Radio Frequency Integrated Circuits



Integrated-circuits for wireless communications constitute the core of the multi-billion dollar industry driving the R&D focus of cellular, WiFi, WLAN, sensor-networks, etc. This course will serve as an introductory course covering different system and design aspects of Radio Frequency (RF) Wireless transmitters/receivers. The lecture topics will include introduction to RLC matching networks, general noise theory, radio transmitter and receiver architectures, low-noise amplifiers, mixers, voltage controlled oscillators, power amplifiers, etc.

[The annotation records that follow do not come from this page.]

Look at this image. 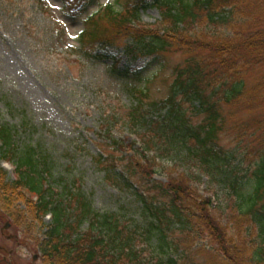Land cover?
<instances>
[{
	"label": "trees",
	"instance_id": "trees-1",
	"mask_svg": "<svg viewBox=\"0 0 264 264\" xmlns=\"http://www.w3.org/2000/svg\"><path fill=\"white\" fill-rule=\"evenodd\" d=\"M95 1L78 0L72 13L84 14ZM151 8L160 13L155 28L141 24L142 11ZM202 21L236 25L211 38L181 31ZM125 41L131 47L120 46ZM79 51L89 60L113 59L125 78L147 58L162 62L179 52L185 60L163 100L146 102L153 78L143 89L127 85L138 97L128 118L138 140L127 148L110 137L106 145L116 149L95 157L109 185L134 193L140 220L131 225L119 214H100L87 194L55 181L48 156L29 141L19 147L18 129L0 123L1 160L15 168L14 181L0 170V207L36 243L43 263L197 264L202 257L201 264H264V74L256 76L264 73V0H114L86 19ZM124 53L134 56L119 68ZM230 123L239 147L226 151L221 141ZM164 158L165 165L196 164L201 177L219 182L234 213L229 226L210 219L213 200L204 201L186 175L157 180ZM195 237L215 248L193 251Z\"/></svg>",
	"mask_w": 264,
	"mask_h": 264
},
{
	"label": "rangeland",
	"instance_id": "rangeland-1",
	"mask_svg": "<svg viewBox=\"0 0 264 264\" xmlns=\"http://www.w3.org/2000/svg\"><path fill=\"white\" fill-rule=\"evenodd\" d=\"M113 3L114 0H97L80 15L72 13L78 0H0V123L18 129L19 147L29 141L48 156L54 166L52 175L55 181L62 180L71 185L72 190L87 194L100 214H119L126 225H131L140 220L134 193L109 185L105 173L96 166L95 157L103 151L116 149L106 145L110 137L127 148L138 140V135L128 125L130 110L138 106V97L126 90L127 85H135V90L143 89L153 78L149 83L150 99L146 102L163 100L168 95L173 70L183 64L185 58L179 52L166 54L163 63L147 58L136 63L135 73L125 78L114 71L113 59L89 60L83 57L79 51V38L84 31L85 19ZM240 12L235 11L238 19L246 17L244 11ZM160 21L156 9L141 13L142 25L155 28ZM234 24L214 27L202 21L183 27L181 31L186 36L211 38L216 32L219 35L229 33ZM120 46L131 47V43L125 41ZM132 56L134 54L124 53L119 68L128 65ZM161 68L164 69L161 71ZM263 74L257 73L256 76ZM154 113L158 116V112ZM231 124H228L221 141L226 151L239 147L238 132L230 129ZM1 155L0 152V170L9 181H14L15 168L2 161ZM167 159H158L157 164L165 167L157 176L159 181L167 184L172 176L186 175L204 201L213 200L214 204L206 212L210 219L221 222L222 228L229 226L234 213L233 209H228L230 202L219 182L201 177L196 164L165 165ZM121 169L122 165L118 171ZM17 207L19 212H27L24 204H17ZM46 223H50L49 218ZM7 224L10 226L5 230ZM22 231L0 207V264H7L4 258L12 264H43L36 243L22 237ZM176 236L181 237L179 231ZM142 239L138 247L147 250ZM193 242L190 244L193 251L198 246L215 248L205 238L195 237ZM37 255L38 259L34 261ZM196 261L201 264L205 258L196 257Z\"/></svg>",
	"mask_w": 264,
	"mask_h": 264
},
{
	"label": "snow or ice",
	"instance_id": "snow-or-ice-1",
	"mask_svg": "<svg viewBox=\"0 0 264 264\" xmlns=\"http://www.w3.org/2000/svg\"><path fill=\"white\" fill-rule=\"evenodd\" d=\"M73 39H74V37H73Z\"/></svg>",
	"mask_w": 264,
	"mask_h": 264
}]
</instances>
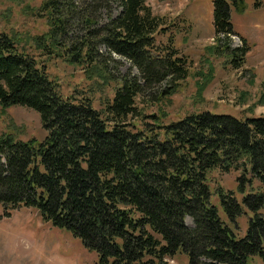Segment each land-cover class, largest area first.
<instances>
[{"label":"trees","instance_id":"obj_1","mask_svg":"<svg viewBox=\"0 0 264 264\" xmlns=\"http://www.w3.org/2000/svg\"><path fill=\"white\" fill-rule=\"evenodd\" d=\"M114 1L120 11L102 25L86 7L78 15L75 0H45L36 13L45 32L28 42L0 32V107L35 110L46 131L42 140L0 135L5 216L36 210L78 237L98 264H178L171 261L182 253L190 264H251L253 256L264 262V114L237 118L202 109L165 121L161 109L147 113L151 103H170L190 64L172 36L158 39L169 21L146 0ZM212 2V50L241 68L249 46L242 37V46L228 49L227 40L236 34L232 8L244 12L247 0ZM75 20L83 31L71 39L66 29ZM101 48L140 76L116 79ZM51 59L79 66L97 87L63 95L49 76ZM200 75L197 96L213 68ZM214 170L237 172L235 188L212 185Z\"/></svg>","mask_w":264,"mask_h":264},{"label":"rangeland","instance_id":"obj_2","mask_svg":"<svg viewBox=\"0 0 264 264\" xmlns=\"http://www.w3.org/2000/svg\"><path fill=\"white\" fill-rule=\"evenodd\" d=\"M45 0H0V32L24 37L42 34L48 28L45 20L37 15L38 7ZM213 0H146L152 12L168 19L167 32L158 37L166 42L172 36L174 45L183 53L190 64L189 76L183 81L170 103L166 99L158 104L151 103L147 113L160 109L169 119H176L196 110L206 109L217 114L233 115L243 118L264 114V0H247L246 9L239 13L233 11L232 22L235 35L227 40L228 49L240 47L245 38L249 50L243 67L233 69L228 64V56L214 53L216 42L213 33ZM77 14L82 8H88L91 17L99 24H105L109 17L116 16L120 7L117 2L100 0H75ZM85 8V9H86ZM66 29L68 37L75 39L82 35L81 22L71 21ZM65 37V36H64ZM68 42V41H66ZM32 43L34 40L32 39ZM215 45V46H214ZM224 41L220 46L223 48ZM244 46V45H243ZM35 54L39 52L31 49ZM112 75L120 78L126 73L140 76L139 71L124 57L101 48ZM49 76L56 81L63 95L74 94L75 89L88 93L89 87L96 88L94 80H87L79 66L69 65L60 59L47 62ZM213 68V78L206 84L201 96H197V81L203 80L208 68ZM168 82L158 89H164ZM107 90L103 92L106 93ZM111 91L109 92V95ZM97 96H102L98 91ZM104 97V96H103ZM100 99L95 101L99 106ZM9 133L18 140H42L46 136L39 114L24 106L0 107V135ZM212 185L222 186L224 190L234 189L237 172H210ZM239 236L246 233L247 218L243 219ZM188 226L192 220L186 219ZM190 264L188 255L178 254L171 263ZM251 264H264L259 256L250 259ZM0 264H98L97 254L88 250L81 240L71 232L55 227L44 221L40 214L32 209L20 207L10 210L8 216L0 205Z\"/></svg>","mask_w":264,"mask_h":264}]
</instances>
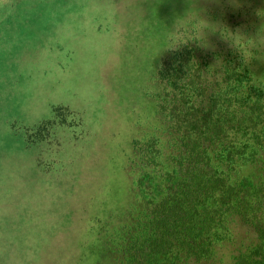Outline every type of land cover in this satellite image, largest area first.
I'll return each instance as SVG.
<instances>
[{
	"label": "rangeland",
	"instance_id": "1",
	"mask_svg": "<svg viewBox=\"0 0 264 264\" xmlns=\"http://www.w3.org/2000/svg\"><path fill=\"white\" fill-rule=\"evenodd\" d=\"M33 1L0 0V49L32 25ZM75 1L62 18L40 14L48 32L34 31L28 53L0 54V264H127L157 195L135 141L174 153L155 104L168 65H206L218 81L241 65L264 86V0ZM261 156L243 172L255 183ZM228 228L199 264H236L260 241L238 218Z\"/></svg>",
	"mask_w": 264,
	"mask_h": 264
},
{
	"label": "trees",
	"instance_id": "2",
	"mask_svg": "<svg viewBox=\"0 0 264 264\" xmlns=\"http://www.w3.org/2000/svg\"><path fill=\"white\" fill-rule=\"evenodd\" d=\"M38 1L25 12L38 14L32 25H17L11 31L15 37L7 35L12 44L1 46L5 63L27 52L34 31L48 32L39 27L40 14L62 18L79 6L75 0H58L46 8ZM205 70L199 64L164 70L167 84L155 104L165 124L170 123L174 153L164 152L159 138L135 141L141 153L138 175L151 172L157 195L150 213L139 218L142 225L127 235L134 248L127 264L208 262L217 245L231 236L228 224L234 218L260 235L236 264H264V183L243 175L249 165L263 163L264 86H256L241 65L222 66L219 81L210 80Z\"/></svg>",
	"mask_w": 264,
	"mask_h": 264
}]
</instances>
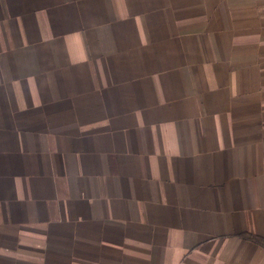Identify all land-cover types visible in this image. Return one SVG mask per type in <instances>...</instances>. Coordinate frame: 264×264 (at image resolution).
I'll return each instance as SVG.
<instances>
[{"label": "crops", "instance_id": "1", "mask_svg": "<svg viewBox=\"0 0 264 264\" xmlns=\"http://www.w3.org/2000/svg\"><path fill=\"white\" fill-rule=\"evenodd\" d=\"M264 0H0V264H264Z\"/></svg>", "mask_w": 264, "mask_h": 264}, {"label": "trees", "instance_id": "2", "mask_svg": "<svg viewBox=\"0 0 264 264\" xmlns=\"http://www.w3.org/2000/svg\"><path fill=\"white\" fill-rule=\"evenodd\" d=\"M242 237L264 248V240L259 237L250 234H243Z\"/></svg>", "mask_w": 264, "mask_h": 264}]
</instances>
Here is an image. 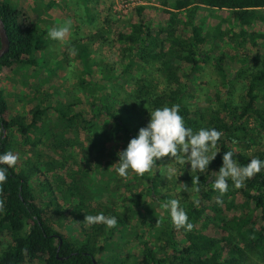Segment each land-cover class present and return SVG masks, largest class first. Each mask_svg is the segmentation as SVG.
I'll list each match as a JSON object with an SVG mask.
<instances>
[{
	"label": "trees",
	"instance_id": "obj_1",
	"mask_svg": "<svg viewBox=\"0 0 264 264\" xmlns=\"http://www.w3.org/2000/svg\"><path fill=\"white\" fill-rule=\"evenodd\" d=\"M157 1L125 20L105 17L90 40L60 44L28 13L30 0H0L9 42L0 72L22 84V109L11 112L0 89V153L17 156L0 183V264H264V169L241 188L229 180L219 204L211 185L223 152L241 165L264 160V0ZM107 45L118 51L109 64ZM55 55L62 66L49 62ZM172 105L194 132L222 133L208 168H186L172 188L164 166L178 163L167 156L151 173L119 176L117 153L151 111ZM196 176L199 192L190 189ZM174 187L162 213L143 198ZM171 199L190 230L173 225ZM100 212L116 224L84 222Z\"/></svg>",
	"mask_w": 264,
	"mask_h": 264
},
{
	"label": "clouds",
	"instance_id": "obj_2",
	"mask_svg": "<svg viewBox=\"0 0 264 264\" xmlns=\"http://www.w3.org/2000/svg\"><path fill=\"white\" fill-rule=\"evenodd\" d=\"M70 27L71 21H65L62 25L51 27L48 36L54 41H63ZM221 135L222 133L215 128L202 127L194 132L191 127H186L183 117L179 114L178 105L158 107L149 113L147 125L140 128L138 134L129 140L126 148L117 153L118 160L112 166H115L116 173L121 177L128 176L130 172L142 175L151 173L157 168L156 161L167 156L172 163L183 165L188 163L192 171L203 173L217 154L211 152V149L215 148ZM16 160L17 156L11 151L0 153V183L7 180L8 169L15 165ZM262 169H264L262 159L252 158L246 165H241L233 159L232 151L223 152L222 166L218 172L211 173L212 188L219 194L216 202L218 204L222 202L220 197L228 191L229 180L232 181L233 187L241 188L246 179L260 173ZM164 170L166 174L171 172L168 166H164ZM199 184L196 176L195 184L192 182L190 189L199 192ZM166 207L175 227L185 230L192 228L185 209L180 206L177 199L169 200ZM84 222L113 227L116 218L100 212L85 215Z\"/></svg>",
	"mask_w": 264,
	"mask_h": 264
},
{
	"label": "rangeland",
	"instance_id": "obj_3",
	"mask_svg": "<svg viewBox=\"0 0 264 264\" xmlns=\"http://www.w3.org/2000/svg\"><path fill=\"white\" fill-rule=\"evenodd\" d=\"M49 1L50 0H30L27 6V11L30 14H37L40 19L41 27H43L46 23L51 24V27L59 26L65 21L70 20V31L63 41H58L60 44L68 39L71 40L77 37H81L83 40L88 39V37L93 35L95 31L100 28L101 21L105 17H111L112 19L115 18L120 21L125 20L129 15V13L126 14L127 10L132 6H159L157 0H52L55 8L47 9L46 5ZM12 2L17 3L18 0H12ZM123 5H128V7H124ZM123 10L124 13L122 12ZM92 17L95 18V21H91ZM91 44V47L93 48L94 42ZM113 49L114 48L110 47V45H107V47L102 49V54L106 58V64L114 62V60L118 57V51H113ZM88 51L91 54L92 49L89 48ZM93 51L95 53L101 51V45L96 44ZM58 59V55H55L50 58L49 62H51L53 66H62L63 63H59ZM80 70L81 68L78 64V60L75 58L73 62H71V68L69 70V73L72 74L71 77L74 78V76H77L80 73ZM21 86L22 84L19 76H14L7 70H2L0 72V89L2 90L7 109L10 112L15 108L22 109V103L15 100V92ZM84 136L85 134L82 132L81 138ZM186 168L191 169L188 163H185V165L178 163L176 166H169L168 169H171L170 174L164 173V180L167 182L166 186L172 188L174 183L179 185V182H182V175L185 170H187ZM166 192L173 196L178 192V190L174 187L171 191H159L158 195L152 199L147 196H144L143 198L145 201L151 202L153 208H156V212L162 213L164 211V203L160 199ZM136 248V244H133L132 249L135 250Z\"/></svg>",
	"mask_w": 264,
	"mask_h": 264
},
{
	"label": "water",
	"instance_id": "obj_4",
	"mask_svg": "<svg viewBox=\"0 0 264 264\" xmlns=\"http://www.w3.org/2000/svg\"><path fill=\"white\" fill-rule=\"evenodd\" d=\"M9 42L3 22L0 19V58L8 51ZM95 264V263H94Z\"/></svg>",
	"mask_w": 264,
	"mask_h": 264
},
{
	"label": "built area",
	"instance_id": "obj_5",
	"mask_svg": "<svg viewBox=\"0 0 264 264\" xmlns=\"http://www.w3.org/2000/svg\"><path fill=\"white\" fill-rule=\"evenodd\" d=\"M124 7H128V5L126 6V5H123ZM134 8V6H132V7H130L128 10H127V13L126 14H128V13H130V11H131V9H133ZM123 13H124V10L122 11ZM123 15V14H122Z\"/></svg>",
	"mask_w": 264,
	"mask_h": 264
}]
</instances>
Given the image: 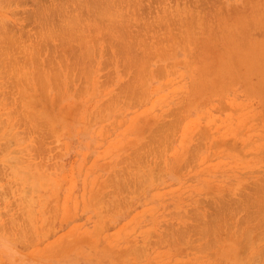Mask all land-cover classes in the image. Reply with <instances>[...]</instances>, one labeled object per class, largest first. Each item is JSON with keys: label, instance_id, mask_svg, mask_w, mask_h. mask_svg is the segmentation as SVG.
I'll return each mask as SVG.
<instances>
[{"label": "rangeland", "instance_id": "rangeland-1", "mask_svg": "<svg viewBox=\"0 0 264 264\" xmlns=\"http://www.w3.org/2000/svg\"><path fill=\"white\" fill-rule=\"evenodd\" d=\"M108 1L0 2V264H264V0Z\"/></svg>", "mask_w": 264, "mask_h": 264}, {"label": "bare ground", "instance_id": "bare-ground-1", "mask_svg": "<svg viewBox=\"0 0 264 264\" xmlns=\"http://www.w3.org/2000/svg\"><path fill=\"white\" fill-rule=\"evenodd\" d=\"M87 1H88V0H87ZM102 1L104 2V0H102ZM107 1H108V0H107ZM0 2H1V0H0ZM108 3H110V2L108 1ZM90 4H91V0H90ZM94 4H95V3H94ZM106 4H107V2H106L105 4H103V5H106ZM97 5H98V4H97ZM93 6H94V5H93ZM89 7H90V6H89ZM108 7H110V5H108ZM101 8H102V5H101ZM41 9H42V8H41ZM89 9H90V8H89ZM92 9H93V8H92ZM98 9H100V8H98ZM90 10H91V9H90ZM90 10H89V11H90ZM94 10H96V8H95ZM100 10H102V9H100ZM103 10H104V12L109 11L108 13H110V10H106V11H105V6H104V9H103ZM41 11H42V10H40V12H41ZM89 11H88V12H89ZM92 11H93V10H92ZM36 12H37V11H36ZM44 12H46V11H44ZM93 12H94V11H93ZM95 12L97 13L98 11H95ZM99 12H101V11H99ZM99 12L97 13V15L99 14ZM41 13L43 14V11H42ZM41 13H40V16H41V19H42V16H43V15H42ZM108 13H107V14H108ZM90 14H92L91 11H90ZM94 14H95V13H94ZM94 14H93V15H94ZM47 15H48V14H47ZM99 16H100V15H98V17H97L98 20L101 18V16H100V17H99ZM104 16H106V15H104ZM104 18H105V17H104ZM39 19H40V17H39ZM42 20H43V19H42ZM42 20H41V21H42ZM98 20H96V21H98ZM48 21H49V20H48ZM42 22H43V21H42ZM49 22H50V21H49ZM49 22H48V24H49ZM98 22L100 23V21H98ZM44 23H45V22H44ZM46 23H47V22H46ZM101 23H102V22H101ZM73 24H74V23H73ZM240 24H241V23H240ZM74 25L76 26V25H77V22H76V24H74ZM78 25H79V24H78ZM251 26H252V25H251ZM72 27H73V26H72ZM72 27H71V28H72ZM76 27H77V26H76ZM81 27H82V26H81ZM83 27H84V26H83ZM73 28H74V27H73ZM79 28H80V27H79ZM75 29H76V28H75ZM86 29H87V28H86ZM71 30H73V29H71ZM80 30H83V29H80ZM80 30H79V31H80ZM49 32H50V31H49ZM50 33H51V32H50ZM71 33L74 34L72 31H71ZM81 33H82V31H81ZM75 34H76V33H75ZM45 36H48V35L45 34ZM50 36H51V34H50ZM50 36H48V37H50ZM65 36H67V35H65ZM68 36H69V35H68ZM72 36L74 37L75 35H72ZM72 36H71V37H72ZM79 38H80V37H79ZM45 39H46V38H45ZM72 39H73V38H72ZM81 39H82V38H81ZM218 39H219V38H218ZM235 40H236V39H235ZM44 47H45V45H44ZM233 47H234V46H233ZM227 51H228V50H227ZM229 51H230V50H229ZM227 54H229V52H227ZM226 58H227V57H226ZM233 59H234V58H233ZM233 59H232V60H233ZM237 59H238V58H237ZM237 59H235V61H236ZM235 64H236V63H235ZM160 71H161V70H160ZM157 73H159V72H157ZM258 197H259V196H258ZM256 198H257V197H256ZM253 199H255V198L253 197ZM253 199H252V201H254ZM260 200H261V199H260ZM255 201H256V200H255ZM250 203H251V201H250ZM255 205H257V204H255ZM251 214H252V212H251ZM247 216H248V215H247ZM251 220H252V219H251ZM251 222H252V221H251Z\"/></svg>", "mask_w": 264, "mask_h": 264}]
</instances>
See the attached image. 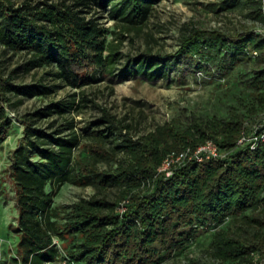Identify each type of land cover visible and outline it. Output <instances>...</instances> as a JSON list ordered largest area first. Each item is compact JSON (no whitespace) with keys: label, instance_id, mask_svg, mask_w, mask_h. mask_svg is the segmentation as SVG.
I'll return each mask as SVG.
<instances>
[{"label":"trees","instance_id":"obj_1","mask_svg":"<svg viewBox=\"0 0 264 264\" xmlns=\"http://www.w3.org/2000/svg\"><path fill=\"white\" fill-rule=\"evenodd\" d=\"M76 1L19 9L0 2V44L28 52L38 66L56 67L66 85L78 88L90 83L83 69H107L117 55L108 31L84 9L110 7L111 18L126 31H138L161 0ZM223 7L241 10L264 29V0H229ZM183 57L208 67L218 90L212 108L189 123L174 120L139 143L125 137L116 147L104 131L94 130L78 154L75 134L57 136L28 124L11 170L21 235L14 264H165L188 257L196 246L211 264H264V127L258 124L264 114V33L193 27L175 60ZM143 65L147 71L153 64ZM153 73L166 75L162 68ZM13 81L0 64V146L12 126L8 94L24 92ZM103 111L100 123L115 128L116 120ZM208 140L220 158L188 160L174 166L172 176L160 172L169 156L195 152ZM118 151L126 160L99 171L96 162L117 159ZM66 184L116 187L120 194L116 200L96 195L64 211L54 196Z\"/></svg>","mask_w":264,"mask_h":264},{"label":"rangeland","instance_id":"obj_2","mask_svg":"<svg viewBox=\"0 0 264 264\" xmlns=\"http://www.w3.org/2000/svg\"><path fill=\"white\" fill-rule=\"evenodd\" d=\"M224 1L229 0H161L138 31H126L124 23L111 18L110 7L106 11L95 7L91 11L84 9V15L96 19L108 31V42L113 44L117 55L107 69L98 66L83 69L82 74L90 73V83L78 88L66 85L57 76L56 67L38 66L31 62L34 58L28 52L10 50L0 44V64L4 76H13L14 84L24 88V92L9 93V102L5 104L12 126L8 138L0 146V264H14V258L18 257L20 212L17 186L11 170L15 152L24 145L28 124L46 129L49 133L57 132L60 134L57 136L75 134L79 139L75 149L78 154L82 145L92 142L88 132L94 130L104 131L108 141H112L110 147H116L125 144V137L139 143L174 120L189 123L195 115L212 108L213 97L218 90L210 83L208 67L199 69L196 62L189 58L175 60L183 37L193 27L225 32L250 29L264 33V29L253 25L241 10L222 8ZM0 2L19 9L26 6L43 8L45 4L74 5L77 1ZM114 31L116 33H112ZM145 62L153 64L147 71V66L143 65ZM161 68L165 77H155L153 72ZM200 73L205 78L199 79ZM58 105L63 108L62 113L58 112ZM103 110L116 120L118 125L115 128L100 123L105 116ZM258 124L264 127V114L259 117ZM116 158L96 162L98 170L116 167L117 160H126V155L118 151ZM119 194L120 190L116 187L100 191L92 185L66 184L54 196V205L70 211L83 199L99 195L116 200ZM119 211L123 212L125 208L121 206ZM55 243L59 245L60 241L55 238ZM204 262L211 264L212 260L203 248L196 246L188 257L181 255L165 264Z\"/></svg>","mask_w":264,"mask_h":264},{"label":"built area","instance_id":"obj_3","mask_svg":"<svg viewBox=\"0 0 264 264\" xmlns=\"http://www.w3.org/2000/svg\"><path fill=\"white\" fill-rule=\"evenodd\" d=\"M200 78L203 79L204 74H199ZM205 78V77H204ZM221 154L219 148L213 140H208L203 146H201L197 151L191 152L190 150L181 152L179 154L174 153L169 156L160 172H166L167 176L173 175V168L178 164H183L185 162L196 160L198 162H203L205 160H213L220 158Z\"/></svg>","mask_w":264,"mask_h":264}]
</instances>
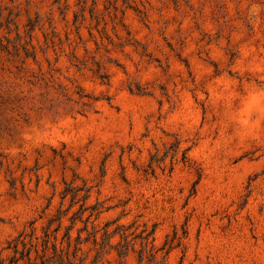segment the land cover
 <instances>
[{"label":"rangeland","instance_id":"rangeland-1","mask_svg":"<svg viewBox=\"0 0 264 264\" xmlns=\"http://www.w3.org/2000/svg\"><path fill=\"white\" fill-rule=\"evenodd\" d=\"M252 92L264 0H0V264H264Z\"/></svg>","mask_w":264,"mask_h":264},{"label":"clouds","instance_id":"clouds-1","mask_svg":"<svg viewBox=\"0 0 264 264\" xmlns=\"http://www.w3.org/2000/svg\"><path fill=\"white\" fill-rule=\"evenodd\" d=\"M254 105H257L259 107L256 108V111L259 113L261 111H264V92H252L249 96V113L251 114L252 108ZM243 125H247L248 121H242Z\"/></svg>","mask_w":264,"mask_h":264}]
</instances>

The class projects will include design of different circuits with Cadence Spectre-RF tool.


  • Understand a variety of RF architectures and system-level & circuit-level trade-offs.
  • Design and simulate analog and RF circuits using Cadence and MATLAB.
  • Become familiar with different wireless standards such as WiFi, WLAN, GSM, etc.
  • Obtain an overview of the state-of-the-art in wireless transceivers.

Broad Contents:

  • Introduction to RF communication
  • Basics of digital communication
  • RLC matching networks
  • On-chip component models
  • S-parameters
  • Noise theory
  • Receiver architectures
  • Low noise amplifiers
  • Mixers
  • Voltage-controlled oscillators
  • Phase noise
  • Transmitter architectures
  • Power amplifiers

Suggested Reading:

  • RF Microelectronics: B. Razavi. 2nd Edition, Prentice Hall.
  • The Design of CMOS Radio-Frequency Integrated Circuits: Thomas H. Lee. 2nd Edition, Cambridge University Press.
  • IEEE Journals (JSSC, TCAS) and Conference Proceedings (ISSCC, VLSI Symposium, RFIC Symposium, CICC)


  • Anyone of (EECE269, EECE359, EECE369)
  • EECE488 or EECE479 (co-requisite ok) See FAQ!


  • Homework (1)  15%
  • Projects & Reports 50%
  • Final 35%

Instructor’s Office Hour:

  • Wednesdays 3:30-4:30pm K4017
  • After Lectures
  • By appointment


Q. I was/am not able to register for EECE488. Can I still register for this course?

If you are not familiar with basics of CMOS analog circuits, this course will be difficult for you. This is the reason behind listing EECE488 as a prerequisite or co-requisite. However, if you are still interested in registering for this RF course, I would hand out an assignment (#0) in the first week. You can do this assignment on your own, and evaluate yourself if you are ready for this course or not. If you think you are, I can give you the approval to register for this course. I would also share with you videos to go over the basics of CMOS analog circuits, and then discuss any specific questions that you have in the first tutorial. 

Q. What do you recommend for revising the basics of Analog CMOS Design?

I would suggest reading and becoming very comfortable with Chapter 3 “Basic Current Mirrors and Single-Stage Amplifiers” of Johns & Martin’s Analog Integrated Circuit Design textbook.  I would also share with you some videos, and then discuss any specific questions that you have in the first tutorial.

Q. What are the tutorials for?

The first tutorial would be on the basics of Analog CMOS Design. We would then provide tutorial documents on Cadence to you. They include step-by-step instructions for simulating basic RF circuits. Overview of these documentation will be provided in the rest of the tutorials, and we will answer any Cadence specific questions. Tutorials will only be needed in the first few weeks of the course.  

Q. Do I have to attend the tutorials?

No, they are not mandatory. However, if you have no prior experience of using Cadence Spectre, you are strongly advised to attend them. 

Q. How is the graduate version (EECE571F) different from the undergraduate version (EECE457)?

The graduate students will have different sets of questions for mid-term and final, different project specifications and one additional project.